While the ban on DJI does not stop people from buying drones from the company, it will, however, have restrictions placed on the transfer of any technologies from the U.S.

The blacklisted entities include companies in China that enable human rights abuses, entities that supported the militarization and unlawful maritime claims in the South China Sea, entities that acquired U.S. origin items in support of the People’s Liberation Army’s programs, and entities and persons that engaged in the theft of U.S. trade secrets.

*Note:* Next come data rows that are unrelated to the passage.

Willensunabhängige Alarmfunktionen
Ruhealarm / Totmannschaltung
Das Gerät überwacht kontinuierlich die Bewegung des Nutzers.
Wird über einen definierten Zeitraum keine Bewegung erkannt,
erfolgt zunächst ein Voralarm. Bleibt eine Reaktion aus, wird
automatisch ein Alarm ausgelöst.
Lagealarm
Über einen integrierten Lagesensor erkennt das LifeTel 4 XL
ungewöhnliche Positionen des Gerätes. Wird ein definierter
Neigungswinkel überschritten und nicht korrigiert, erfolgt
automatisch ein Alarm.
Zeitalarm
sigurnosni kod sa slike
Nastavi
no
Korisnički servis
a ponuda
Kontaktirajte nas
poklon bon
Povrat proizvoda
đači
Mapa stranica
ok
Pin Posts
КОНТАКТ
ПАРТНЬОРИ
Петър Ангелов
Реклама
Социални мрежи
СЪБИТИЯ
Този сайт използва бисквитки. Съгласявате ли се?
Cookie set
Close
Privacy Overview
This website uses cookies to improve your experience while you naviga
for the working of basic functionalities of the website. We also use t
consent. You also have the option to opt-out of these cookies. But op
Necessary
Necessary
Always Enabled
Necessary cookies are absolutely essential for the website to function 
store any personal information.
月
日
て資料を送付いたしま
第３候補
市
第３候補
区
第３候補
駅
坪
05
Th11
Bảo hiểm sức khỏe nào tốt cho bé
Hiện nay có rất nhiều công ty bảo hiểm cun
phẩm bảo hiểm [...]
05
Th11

“China’s corrupt and bullying behavior both inside and outside its borders harms U.S. national security interests, undermines the sovereignty of our allies and partners, and violates the human rights and dignity of ethnic and religious minority groups. Commerce will act to ensure that America’s technology—developed and produced according to open and free-market principles—is not used for malign or abusive purposes,” added Ross. 

Wang Yi, China’s State Councillor Wang Yi and also the country’s foreign minister, on Friday noted the increasing list of U.S. sanctions and called on Washington to stop its “arbitrary suppression” of Chinese companies.

If the blacklisting is true, China’s Foreign Ministry said it is evidence of a U.S. crackdown on Chinese companies, and Beijing will continue to take “necessary steps” to protect their rights.

Wang Wenbin, a spokesman for the ministry, said at a press conference in Beijing on Friday, “I urge the United States to stop the false act of unjust crackdown on foreign companies.”

The Entity List already includes more than 275 China-based firms, including telecoms equipment giants Huawei Technologies Co and 150 affiliates, ZTE Corp. as well as surveillance camera maker Hikvision.